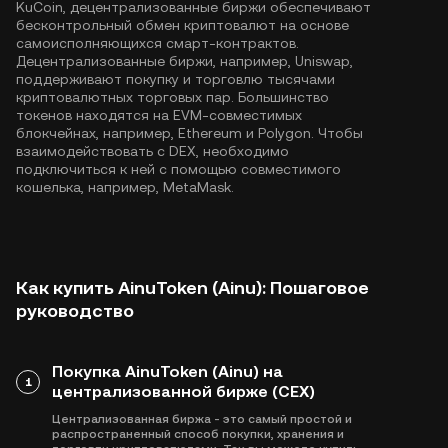
KuCoin, децентрализованные биржи обеспечивают
бесконтрольный обмен криптовалют на основе
самоисполняющихся смарт-контрактов.
Децентрализованные биржи, например, Uniswap,
поддерживают покупку и торговлю тысячами
криптовалютных торговых пар. Большинство
токенов находятся на EVM-совместимых
блокчейнах, например,
Ethereum
и
Polygon
. Чтобы
взаимодействовать с DEX, необходимо
подключиться к ней с помощью совместимого
кошелька, например, MetaMask.
Как купить AinuToken (Ainu): Пошаговое
руководство
Покупка AinuToken (Ainu) на
1
централизованной бирже (CEX)
Централизованная биржа - это самый простой и
распространенный способ покупки, хранения и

REQUIREMENT -
In the stretch from the start of the lines through the line containing "токенов находятся на EVM-совместимых", switch "биржи" to "площадки" and write out that stretch again with everything else unchanged. Leave the pictures out of the answer.

THE COMPLETED TASK -
KuCoin, децентрализованные площадки обеспечивают
бесконтрольный обмен криптовалют на основе
самоисполняющихся смарт-контрактов.
Децентрализованные площадки, например, Uniswap,
поддерживают покупку и торговлю тысячами
криптовалютных торговых пар. Большинство
токенов находятся на EVM-совместимых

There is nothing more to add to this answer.